White Supremacists Film Hateful Video At Emmett Till Memorial
A group of white supremists were caught on surveillance footage filming a video at Emmett Till’s memorial site over the weekend. Till’s latest monument, now bulletproof, was re-dedicated only two weeks ago after the first three signs were vandalized.
On Saturday, November 2, seven white nationalists gathered at the site, located at Graball Landing in Sumner, Mississippi at theTallahatchie River, which is where it is believed Till’s 14-year-old body was found in August 1955.
Two members of the group were holding flags largely associated with the League of the South, a white supremacist group that advocates for southern secession and an independent, white-dominated south.

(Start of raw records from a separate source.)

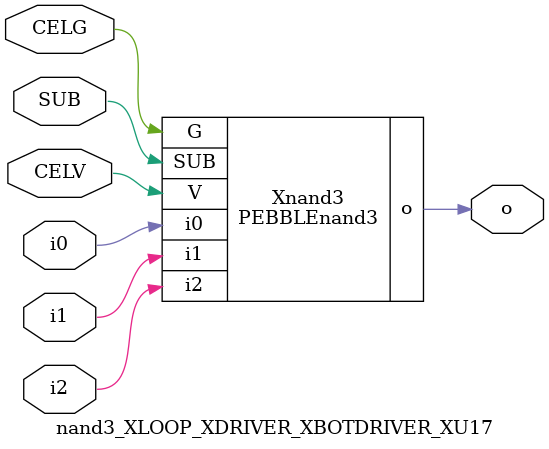
<source format=v>



module PEBBLEnand3 ( o, G, SUB, V, i0, i1, i2 );

  input i0;
  input V;
  input i2;
  input i1;
  input G;
  output o;
  input SUB;
endmodule

//Celera Confidential Do Not Copy nand3_XLOOP_XDRIVER_XBOTDRIVER_XU17
//Celera Confidential Symbol Generator
//5V Inverter
module nand3_XLOOP_XDRIVER_XBOTDRIVER_XU17 (CELV,CELG,i0,i1,i2,o,SUB);
input CELV;
input CELG;
input i0;
input i1;
input i2;
input SUB;
output o;

//Celera Confidential Do Not Copy nand3
PEBBLEnand3 Xnand3(
.V (CELV),
.i0 (i0),
.i1 (i1),
.i2 (i2),
.o (o),
.SUB (SUB),
.G (CELG)
);
//,diesize,PEBBLEnand3

//Celera Confidential Do Not Copy Module End
//Celera Schematic Generator
endmodule

</source>
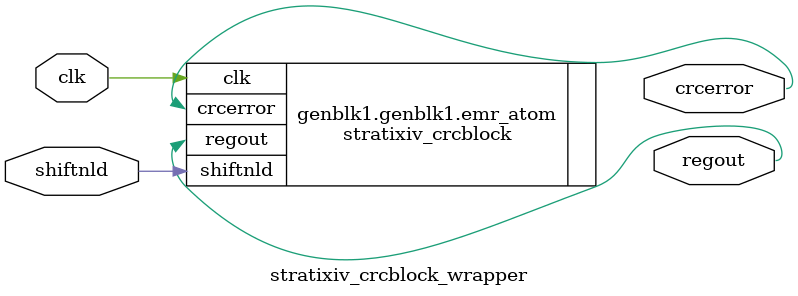
<source format=v>



(* altera_attribute = "-name IP_TOOL_NAME altera_crcerror_verify; -name IP_TOOL_VERSION 13.1" *)
module altera_crcerror_verify_top (
  err_verify_in_clk,
  reset,
  crc_error
);

input err_verify_in_clk;
input reset;
output crc_error;


wire crcerror;
wire emr_clk;
wire emr_out;
wire shiftnld;


// Device family. Supported Stratix IV, Arria II, and Arria II GZ only 
//System parameter set and verified by megawizard  
parameter device_family    = "Stratix IV";				
// Error Detection frequency devisor, should match device settings 
parameter error_check_frequency_divisor   = 2;  
// Input clock frequency, in MHz. Should be in between 10 and 50 
parameter in_clk_frequency    = 50;				


crcerror_verify_wrapper crcerror_verify_component (
  .inclk(err_verify_in_clk)
`ifdef DEBUG
`else
, .reset(reset)
`endif
`ifdef HC_EDCRC_TIE_OFF
, .crcerror(1'b0)
, .crc_error()
, .emr_out(1'b0)
, .emr_clk()
, .shiftnld()
`else
, .crcerror(crcerror)
, .crc_error(crc_error)
, .emr_out(emr_out)
, .emr_clk(emr_clk)
, .shiftnld(shiftnld)
`endif
);
defparam crcerror_verify_component.CRC_DIVISOR = error_check_frequency_divisor;
defparam crcerror_verify_component.INCLK_FREQ = in_clk_frequency;

`ifdef HC_EDCRC_TIE_OFF
assign crc_error = 1'b0;
`else
stratixiv_crcblock_wrapper my_crc
(
.clk(emr_clk),
.shiftnld(shiftnld),
.crcerror(crcerror),
.regout(emr_out)
);
defparam my_crc.CRC_DIVISOR = error_check_frequency_divisor;
defparam my_crc.DEVICE_FAMILY = device_family;
`endif
endmodule


module crcerror_verify_wrapper (
  inclk
`ifdef DEBUG
`else
, reset
`endif
, crcerror
, emr_out
, crc_error
,  emr_clk
, shiftnld
);

input inclk;
`ifdef DEBUG
`else
 input reset;
`endif
input crcerror;
input emr_out;


output crc_error;
output emr_clk;
output shiftnld;

reg reset1;
reg reset_sync;
reg crcerror_sync1;
reg crcerror_sync;

reg crcerror_final;


wire crcerror;
wire crc_error0;
wire crc_error1;
wire crc_error;
wire emr_clk;
wire shiftnld;
wire emr_out;
wire emr_done;


`ifdef DEBUG
MySources    MySources_inst (
    .probe ( probe_sig ),
    .source ( reset )
    );
`endif

   parameter CRC_DIVISOR = -1;
   parameter INCLK_FREQ = -1;

// Remove always block if async reset is already sync'd to inclk
always @(posedge inclk or posedge reset)
begin
    if (reset == 1'b1)
    begin
       reset1 <= 1'b1;
       reset_sync <= 1'b1;
    end
    else 
    begin
       reset1 <= 1'b0;
       reset_sync <= reset1;
    end
end

always @(posedge inclk or posedge reset_sync)
begin
    if (reset_sync == 1'b1)
    begin
       crcerror_sync1 <= 1'b0;
       crcerror_sync <= 1'b0;
    end
    else 
    begin
       crcerror_sync1 <= crcerror;
       crcerror_sync <= crcerror_sync1;
    end
end


// Collect error message register information
crcerror_read_emr crcerror_read_emr_component
    (
    .clk(inclk),
    .reset(reset_sync),
    .start_write(crcerror_sync),
        .emr_done(emr_done),
    .emr_clk(emr_clk),
    .shiftnld(shiftnld)
    );

// Workaround module instantiation
crcerror_verify_core crccheck0
(
.inclk(inclk),
.reset(reset_sync),
.emr_in(emr_out),
.emr_done(emr_done),
.emr_reg_en(emr_clk),
.crcerror_in(crcerror_sync),
.crcerror_out(crc_error0)
);
defparam crccheck0.CRC_DIVISOR = CRC_DIVISOR;
defparam crccheck0.INCLK_FREQ = INCLK_FREQ;

// Double redundancy: second workaround module instantiation
crcerror_verify_core crccheck1
(
.inclk(inclk),
.reset(reset_sync),
.emr_in(emr_out),
.emr_done(emr_done),
.emr_reg_en(emr_clk),
.crcerror_in(crcerror_sync),
.crcerror_out(crc_error1)
);
defparam crccheck1.CRC_DIVISOR = CRC_DIVISOR;
defparam crccheck1.INCLK_FREQ = INCLK_FREQ;

// consolidate redundant signals and register final crcerror
always @(posedge inclk or posedge reset_sync)
begin
    if (reset_sync == 1'b1)
    begin
        crcerror_final <= 1'b0;
    end
    else
    begin
        crcerror_final <= (crc_error0 || crc_error1);
    end
end

// Open drain output. On the top design level this needs to be assign to original CRCERROR pin
assign crc_error = crcerror_final ? 1'bz : 1'b0;


endmodule

`ifdef HC_EDCRC_TIE_OFF
`else
module stratixiv_crcblock_wrapper
(
clk,
shiftnld,
crcerror,
regout
);
input clk;
input shiftnld;
output crcerror;
output regout;

wire clk;
wire regout;

parameter CRC_DIVISOR = -1;
parameter DEVICE_FAMILY = "Stratix IV";

generate
	if ( DEVICE_FAMILY == "Arria II" ||
		 DEVICE_FAMILY == "Arria II GX" )
		begin
		arriaii_crcblock emr_atom
		(
		.clk(clk),
		.shiftnld(shiftnld),
		.crcerror(crcerror),
		.regout(regout)
		);
		defparam emr_atom.oscillator_divider = CRC_DIVISOR;
		end
	else if ( DEVICE_FAMILY == "Arria II GZ" )
		begin
		arriaiigz_crcblock emr_atom
		(
		.clk(clk),
		.shiftnld(shiftnld),
		.crcerror(crcerror),
		.regout(regout)
		);
		defparam emr_atom.oscillator_divider = CRC_DIVISOR;
		end
	else
		begin
		stratixiv_crcblock emr_atom
		(
		.clk(clk),
		.shiftnld(shiftnld),
		.crcerror(crcerror),
		.regout(regout)
		);
		defparam emr_atom.oscillator_divider = CRC_DIVISOR;
		end
endgenerate

endmodule
`endif

</source>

One of the racists could be heard saying on camera, “We are here at the Emmett Till monument that represents the civil rights movement for Blacks. What we want to know is, where are all the white people?”
Once an alarm sounded from the site’s high-tech security system, the group quickly dispersed.
Patrick Weems, the Emmett Till Memorial Commission’s executive director, told CNN the alarm’s purpose is to make visitors aware the site is under surveillance.
“It is motion sensitive and when someone or something is in close proximity to the market, the surveillance comes on with recording and motion and after a certain time the alarm will go off,” explained Benjamin Saulsberry of the Emmett Till Interpretive Center to FOX 13.
Although the hate group’s visit was upsetting, there’s not much can be done to prevent similar instances, as they did not seem to break any laws.
“We are not at a place where we feel the authority to press charges,” said Saulsberry. “From what I understand I don’t think any laws were broken with them convening there. People have the right to publicly assemble anywhere.”
After the video was made public, thousands of donations began flooding into the Emmett Till Memorial Commission.
Since Saturday’s incident, $10,000 donations were submitted, according to USA Today.
“This group came out there to divide us… but they only made our effort stronger," said Weems. "We have had support from all around the country of people helping us out. Every time something like this happens, we get another $10,000 to help us.”
Till’s first plague was dedicated at the site in 2007, but was stolen and thrown into the river where Till’s body had been dumped after he was lynched. The second and third monuments were riddled with bullet holes. The fourth and current plague, two inches thick, weighing over 500 pounds of steel, was rededicated two weeks ago and is now bulletproof.
Till was pulled from the river nearly 65 years ago after he had been kidnapped, tortured and lynched after being accused of grabbing Caroyln Bryant Donham, a white woman. In 2017, Donham confessed to a historian that her allegations against Emmett were false.